Domain experts often have in-depth knowledge about the data and the problem domain, but not about the data mining tools that they utilize. As such, it is a challenge for these domain experts to define exactly where data comes from, how the data can be extracted, what the best parameter settings are in order to use the data mining tool efficiently, how to specify a constraint in the tool's language, and how the discovered results should be processed.
Current data mining approaches require analysts to define data mining tasks from scratch. A simple copy-and-paste-and-modify approach may help reduce the task creation time, but the analysts are still required to understand the full specification of the task at hand. Often, the analysts have to repeatedly build the same, or a similar, specification for data sources and for result handling, as well as for some data/domain specific parameters.

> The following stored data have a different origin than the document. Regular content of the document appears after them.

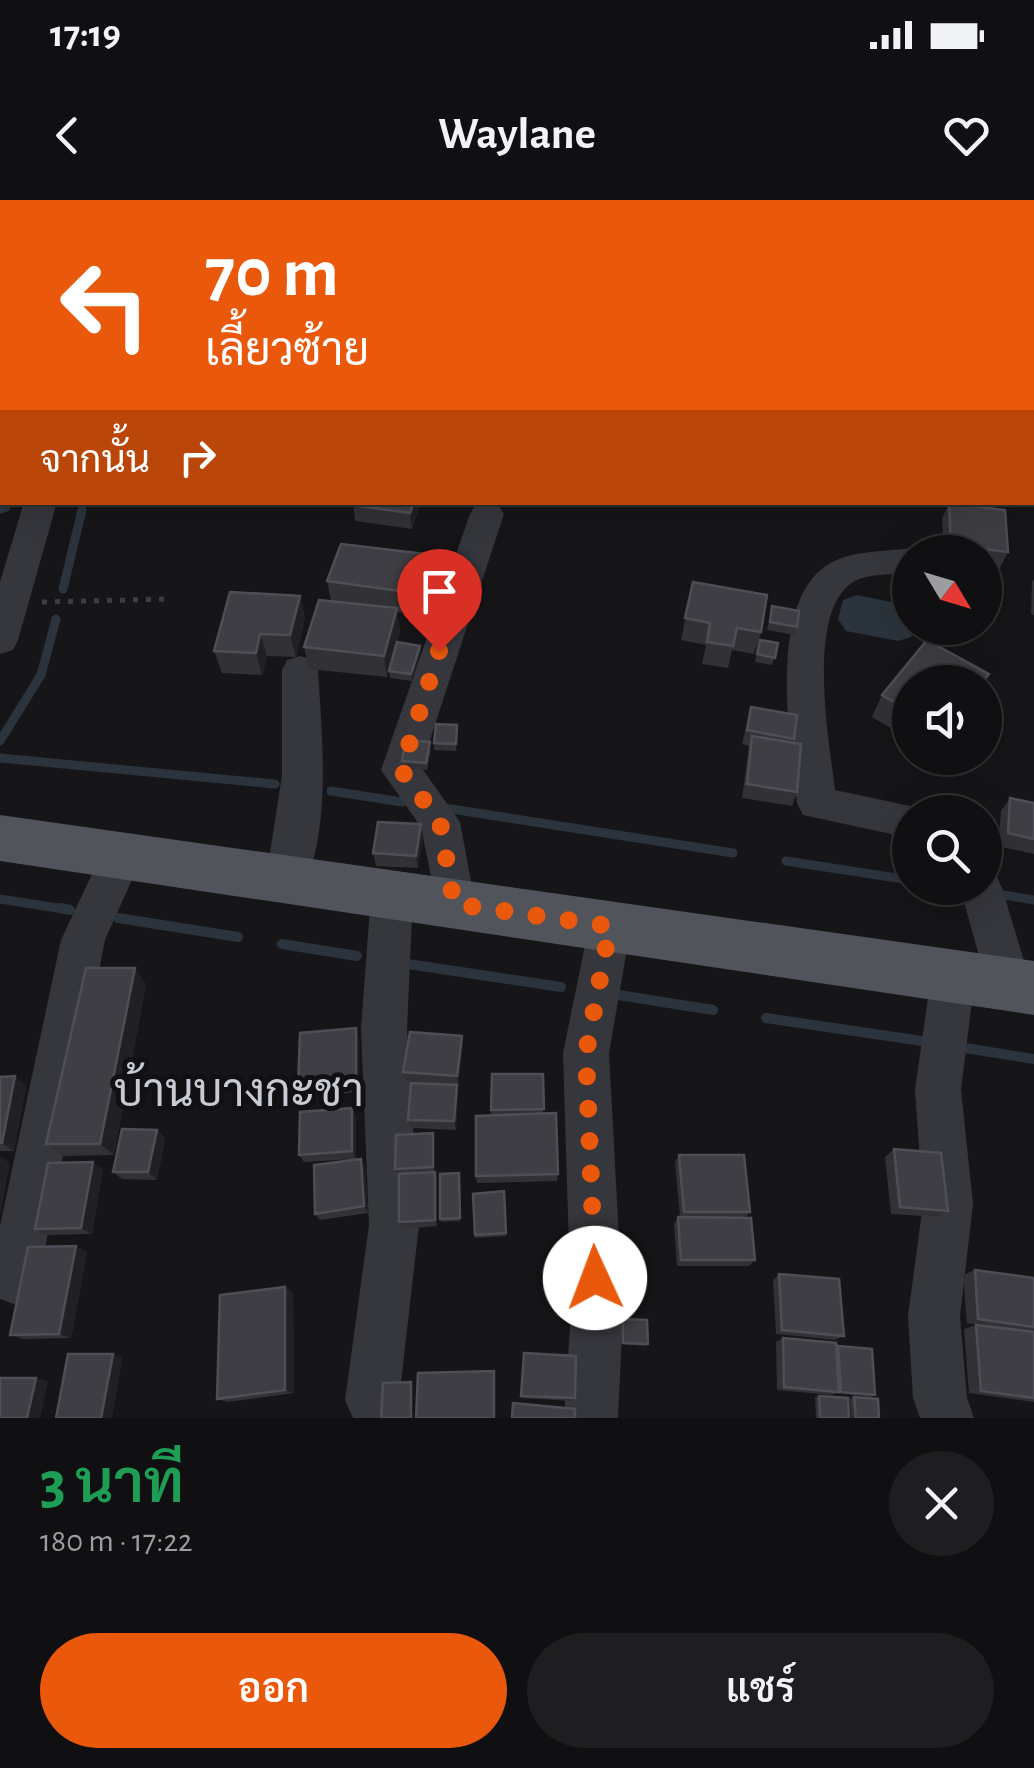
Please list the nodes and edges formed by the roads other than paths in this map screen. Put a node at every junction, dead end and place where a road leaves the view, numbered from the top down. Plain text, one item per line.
1 (40, 505) edge
2 (486, 514) dead end
3 (892, 560) edge
4 (0, 640) edge
5 (300, 670) dead end
6 (892, 818) edge
7 (0, 838) edge
8 (122, 856) junction
9 (287, 879) junction
10 (392, 894) junction
11 (454, 904) junction
12 (989, 905) edge
13 (610, 926) junction
14 (953, 976) junction
15 (1022, 986) edge
16 (14, 1279) dead end
17 (372, 1400) dead end
18 (591, 1418) edge
19 (947, 1418) edge

1 - 4 street
2 - 11 street
3 - 6 street
5 - 9 street
7 - 8 main road
8 - 9 main road
8 - 16 street
9 - 10 main road
10 - 11 main road
10 - 17 street
11 - 13 main road
12 - 15 street
13 - 14 main road
13 - 18 street
14 - 15 main road
14 - 19 street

As mentioned above, data mining tasks often require many different parameters to specify where data comes from, how data items are related, what constraints are used in the mining process, what types of domain knowledge are relevant, whether the user has special interest in some particular aspects, and how the discovered results are processed. Even though advanced data mining algorithms may be able to “self-tune” some controlling parameters, analyst entry of parameters (such as data source and result processing) is still necessary. In addition, controlling parameters might be tuned to different values for different application domains and a universal set of parameters that suit all purposes, all the time, does not exist.

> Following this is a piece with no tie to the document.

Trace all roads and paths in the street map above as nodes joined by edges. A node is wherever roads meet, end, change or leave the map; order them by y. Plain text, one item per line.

For example, within a constraint-based mining of activity patterns (CMAP) system, tasks are created using, for example, an Eclipse based tool. This task creation process may involve an extensive knowledge about where data comes from, how each data item (table or predicate) is defined and interpreted, how data items can be used in the patterns, any domain knowledge, user interests or other constraints, and eventually, how discovered patterns are measured and processed. In this process, much of this information cannot be automatically deduced by the tool.
In summary, analysts may need to run data mining tasks on the same or similar data sets many times with slightly different parameter settings. Disadvantages and limitations of the existing solutions include that extensive and comprehensive knowledge of the data mining tool to accomplish the task is required and that users have to repeatedly specify parameters to run similar (or even the same) portion of mining tasks.